Tuesday, January 12, 2010

Bad news

It's not often I'm the one delivering the news that a patient of mine has cancer. It may be the surgeon, the specialist, the mammogram, or the ER doc that gives the bad news. I don't avoid it; it just works out that way.

I had to today. Just the fact that he had an appointment for an acute concern was a red flag with this guy, who is nice enough, but doesn't relish coming to the doctor. My visual impression of him reinforced my concern, his complaints even more so, and his physical exam sealed the deal.

My heart sank.

I always appreciated bluntness when we got news about Henry. No mincing of words, no dancing around.

I hope he did too.


rlbates said...

It never gets any easier, does it?

socks said...

I'm sure you delivered the bad news in the best possible way.

Sorry for you and even more so for him.

A Doc 2 Be said...

I can only imagine how it impacted you inside as well, Dr. Smak.

winecat said...

I'm sending a few hugs your way. I'll bet you need them today.

Sybil said...

I am sure he does. Maybe not immediatley but certainly as the days go by..
Bless You
Love sybil x

...tom... said...


My visual impression of him reinforced my concern, his complaints even more so, and his physical exam sealed the deal.


I had always imagined that a diagnosis of cancer was a long, drawn out deal . . .involving smears and biopsies and 'consults' and sophisticated 'miracle technology' peering deep inside the body's cells to be sure.

You are saying you diagnosed a cancer, of whatever etiology and 'pathogenicity' (wrong word, but I am sure you know what I mean..), you diagnosed that spectre within the time frame and complexity of an appointment, an exam, an office visit..?!?

Maybe I should be more concerned when I schedule an appointment with my own physician for whatever reason.


Dr. Smak said...


In general you are right. Which is why I'm not often the one giving the news, because it takes so many steps to get there.

But, there are times when things are REALLY clear, really quickly. There are times when saying things like "unusual finding" or "suspicious lump" is more than an understatement, it's disingenuous.

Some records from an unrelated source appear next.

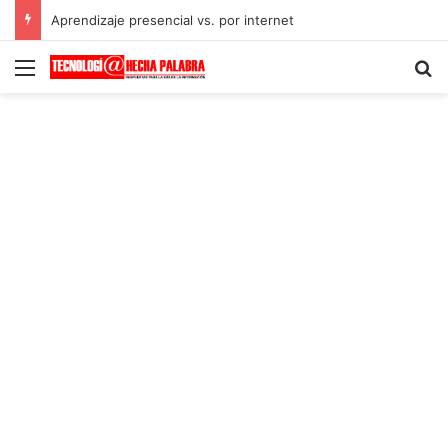
Aprendizaje presencial vs. por internet
Menú
B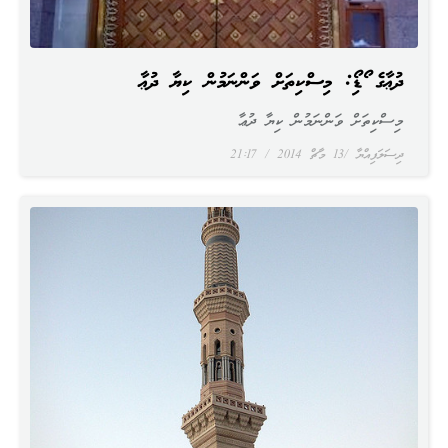
ދުޢާގެ އޯޑިއޯ: މިސްކިތަށް ވަންނަމުން ކިޔާ ދުޢާ
މިސްކިތަށް ވަންނަމުން ކިޔާ ދުޢާ
ދިސަލަފިއްޔާ
13 މާޗް 2014
21:17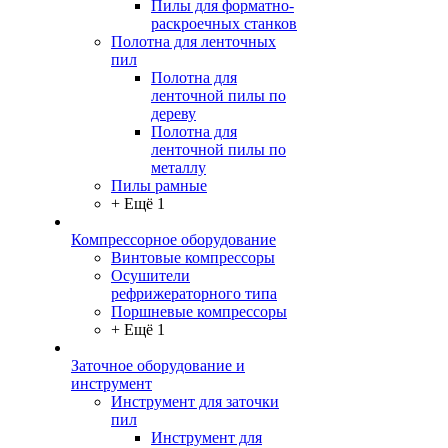
Пилы для форматно-
раскроечных станков
Полотна для ленточных
пил
Полотна для
ленточной пилы по
дереву
Полотна для
ленточной пилы по
металлу
Пилы рамные
+ Ещё 1
Компрессорное оборудование
Винтовые компрессоры
Осушители
рефрижераторного типа
Поршневые компрессоры
+ Ещё 1
Заточное оборудование и
инструмент
Инструмент для заточки
пил
Инструмент для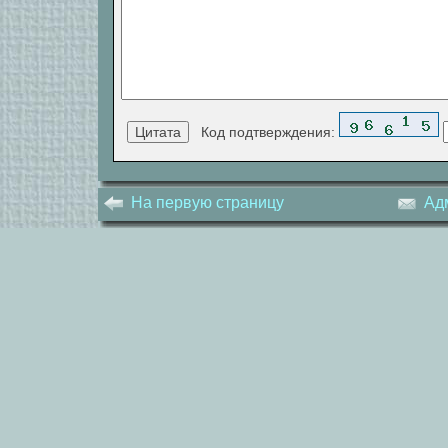
Код подтверждения:
На первую страницу
Ад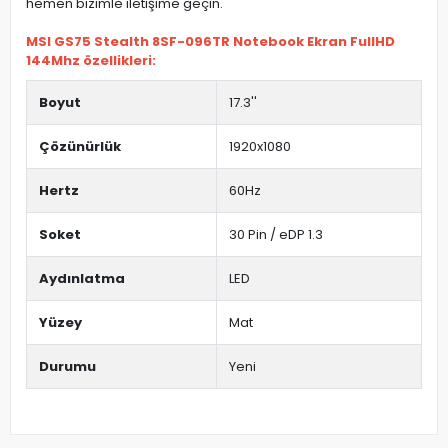
hemen bizimle iletişime geçin.
MSI GS75 Stealth 8SF-096TR Notebook Ekran FullHD
144Mhz özellikleri:
Boyut
17.3''
Çözünürlük
1920x1080
Hertz
60Hz
Soket
30 Pin / eDP 1.3
Aydınlatma
LED
Yüzey
Mat
Durumu
Yeni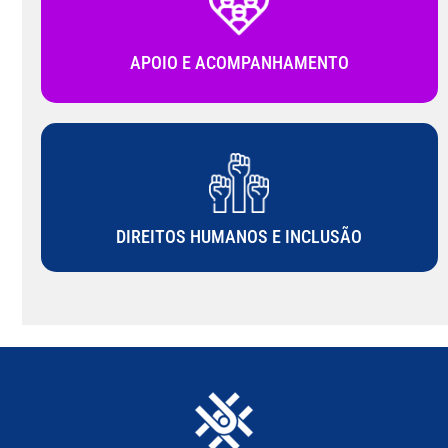
APOIO E ACOMPANHAMENTO
DIREITOS HUMANOS E INCLUSÃO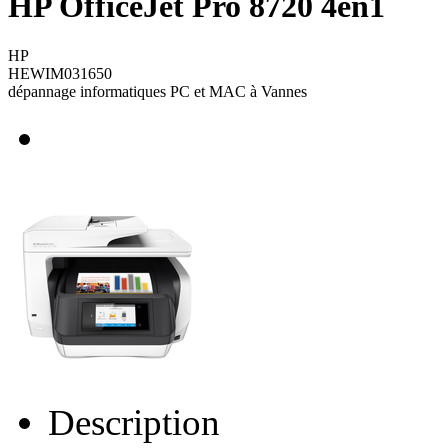
HP OfficeJet Pro 8720 4en1
HP
HEWIM031650
dépannage informatiques PC et MAC à Vannes
Description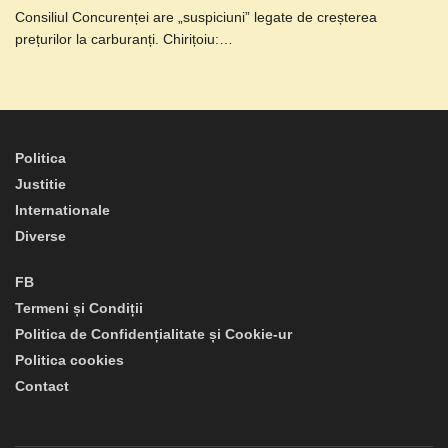
Consiliul Concurenței are „suspiciuni” legate de creșterea
prețurilor la carburanți. Chirițoiu:…
Politica
Justitie
Internationale
Diverse
FB
Termeni și Condiții
Politica de Confidențialitate și Cookie-ur
Politica cookies
Contact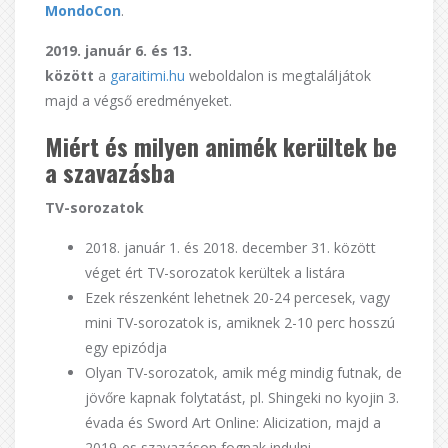
MondoCon
.
2019. január 6. és 13.
között
a
garaitimi.hu
weboldalon is megtaláljátok
majd a végső eredményeket.
Miért és milyen animék kerültek be
a szavazásba
TV-sorozatok
2018. január 1. és 2018. december 31. között
véget ért TV-sorozatok kerültek a listára
Ezek részenként lehetnek 20-24 percesek, vagy
mini TV-sorozatok is, amiknek 2-10 perc hosszú
egy epizódja
Olyan TV-sorozatok, amik még mindig futnak, de
jövőre kapnak folytatást, pl. Shingeki no kyojin 3.
évada és Sword Art Online: Alicization, majd a
2019-es szavazáson fognak indulni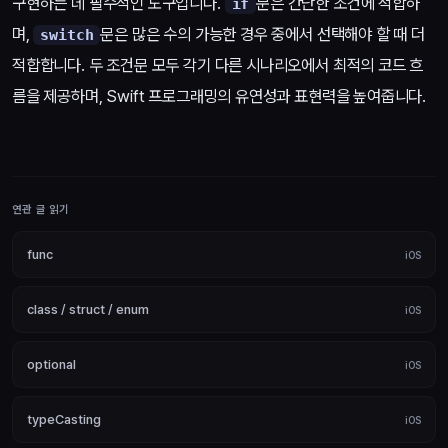
구현하는 데 필수적인 도구입니다.
문은 간단한 조건에 적합하
if
며,
문은 많은 수의 가능한 경우 중에서 선택해야 할 때 더
switch
적합합니다. 두 조건문 모두 각기 다른 시나리오에서 최적의 코드 흐
름을 제공하며, Swift 프로그래밍의 유연성과 표현력을 높여줍니다.
연관 글 읽기
func
iOS
class / struct / enum
iOS
optional
iOS
typeCasting
iOS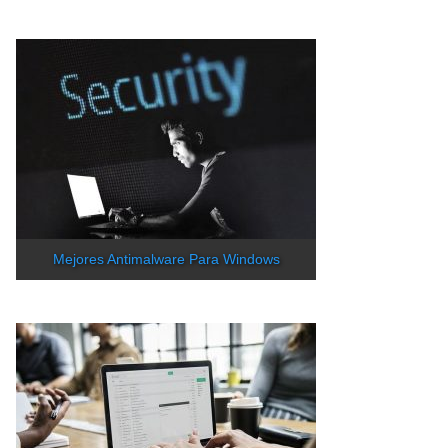
Mejores Antimalware Para Windows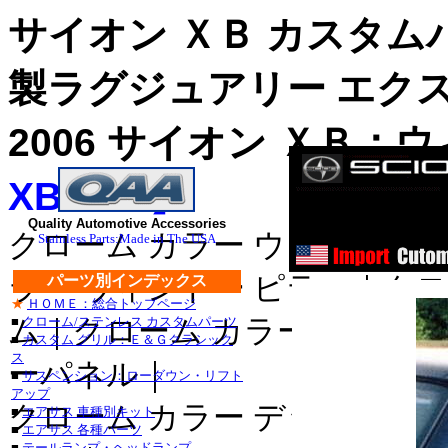
サイオン ＸＢ カスタム
製ラグジュアリー エク
2006 サイオン ＸＢ：
XB-PP4】
ス
ステンレス
Quality Automotive Accessories
クローム カラー ウィンドゥ 
Stainless Parts:Made in The USA
ステンレス
ラー ウィンドー ピラー｜クロ
パーツ別インデックス
★
ＨＯＭＥ：総合トップページ
■クライスラー：３００
ム｜クローム カラー ドア サ
■
クローム/ステンレス カスタムパーツ
■
カスタム グリル：Ｅ＆Ｇクラシック
・３００Ｍ_クローム/
ス
ーパネル｜
■
サスペンション：ローダウン・リフト
セブリング_クローム/
アップ
クローム カラー デッキ トリ
■
エアサス 車種別キット
デュランゴ_クローム/ス
■
エアサス 各種パーツ
■
テールランプ・ヘッドランプ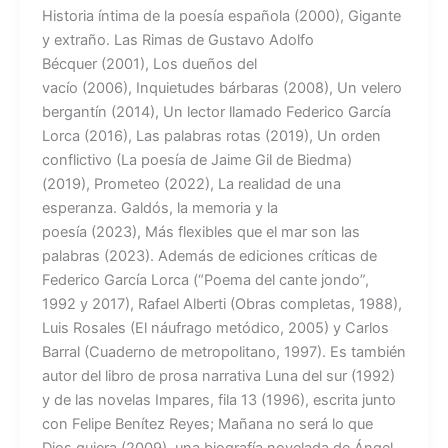
Historia íntima de la poesía española (2000), Gigante
y extraño. Las Rimas de Gustavo Adolfo
Bécquer (2001), Los dueños del
vacío (2006), Inquietudes bárbaras (2008), Un velero
bergantín (2014), Un lector llamado Federico García
Lorca (2016), Las palabras rotas (2019), Un orden
conflictivo (La poesía de Jaime Gil de Biedma)
(2019), Prometeo (2022), La realidad de una
esperanza. Galdós, la memoria y la
poesía (2023), Más flexibles que el mar son las
palabras (2023). Además de ediciones críticas de
Federico García Lorca (“Poema del cante jondo”,
1992 y 2017), Rafael Alberti (Obras completas, 1988),
Luis Rosales (El náufrago metódico, 2005) y Carlos
Barral (Cuaderno de metropolitano, 1997). Es también
autor del libro de prosa narrativa Luna del sur (1992)
y de las novelas Impares, fila 13 (1996), escrita junto
con Felipe Benítez Reyes; Mañana no será lo que
Dios quiera (2009), una biografía novelada de Ángel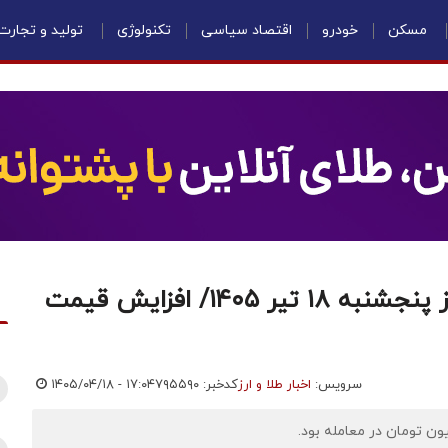
مسکن
خودرو
اقتصاد سیاسی
تکنولوژی
تولید و تجارت
قیمت سکه، نیم‌سکه و ربع‌سکه امروز پنجشنبه ۱۸ تیر ۱۴۰۵/ افزایش قیمت
سرویس:
اخبار طلا و ارز
کدخبر: ۷۹۵۵۹۰
۱۴۰۵/۰۴/۱۸ - ۱۷:۰۴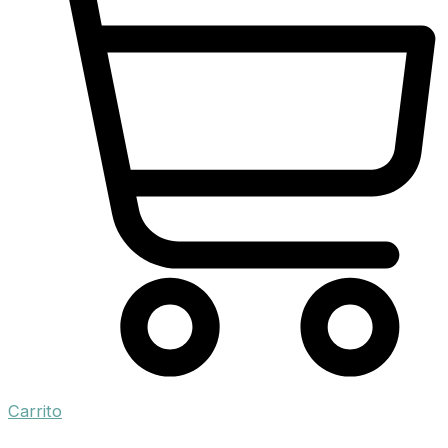
Carrito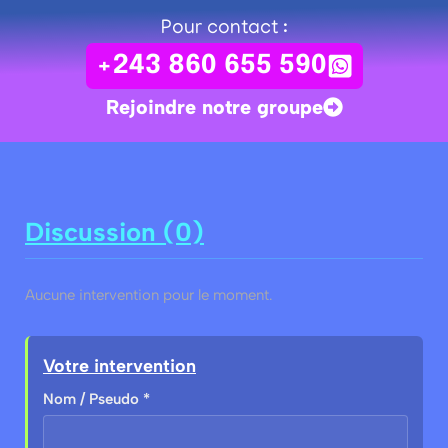
Pour contact :
+243 860 655 590
Rejoindre notre groupe
Discussion (0)
Aucune intervention pour le moment.
Votre intervention
Nom / Pseudo *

The follow-up tests have confirmed for this gentleman that things aren't so good. I'm not purporting to be a fabulous diagnostician. This one was just obvious.


...tom... said...


Thanks Dr. S...

Not doubting . . .just did not realize that a definitive diagnosis could ever be made that . . .not 'easily' because that negates the skills/experience required to put the puzzle together, but that ...quickly.

Thanks for the response.


ADB said...

Whereas the primary concern lies with the patient, it is good to see this from the physician's perspective. I hope your patient is able to be treated, and possibly make a full recovery

Jobbing Doctor said...

Dear Dr Smak,

You sometimes think that you are alone in your grief, and to some extent you are. It is true that others you love are also going through grief, but we all cope differently, and uniquely, although at the same time.

I was directed to your blog when I put up a post about a child dying, as it would have been our son's 23rd birthday.

You spot the 'would have' immediately, don't you? Laurence (our son and youngest of 4) died suddenly on 15th December 1990 aged 3y 11m in his sleep. There was never a satisfactory reason for his death - possibly sudden infant death in epilepsy (SUDEP).

I am a family doctor in England with three daughters who were older than Laurence. It took me 10 years to even look at a photo of him. I still get some grim moods that Mrs JD and I cope with.

I do hope you are able to cope, and would welcome communication if you think it might help. Maybe you could take a look at my blog on thejobbingdoctor.blogspot.com and see if it chimes with your views.

Thank you for your brave and beautiful blog.


StorytellERdoc said...

Good for you for being honestly blunt with the patient...that is necessary sometimes...

Anonymous said...

Dr. Smak, Am sorry that your patient received this diagnosis. Am sorry that you had to be the person to deliver the diagnosis. But in my heart, I know that you did it with compassion and grace, and empathy.
take care of your self

radioactive girl said...

I have had two times that I was diagnosed with cancer. Well, one time was definite, I am still not sure what the second one was because it is all so confusing.

When I got my first diagnosis the doctor answered all my questions, was honest about which parts would suck, and why, etc. I still love that doctor for being so honest with me and telling me without sugar coating it.

The second time the doctor kind of talked in circles or talked without answering my questions but in such a smooth way that I didn't realize he had really said nothing until I left the office. He used words like "funny looking cells" and "similar to dysplasia" and when I asked him to clarify, he talked and seemed like he was answering my questions but wasn't really saying anything meaningful at all. I still think he is a nice guy and a great doctor, but I would probably never go to him again because he was so confusing.

I am sure your patient appreciated you being honest. I know I would.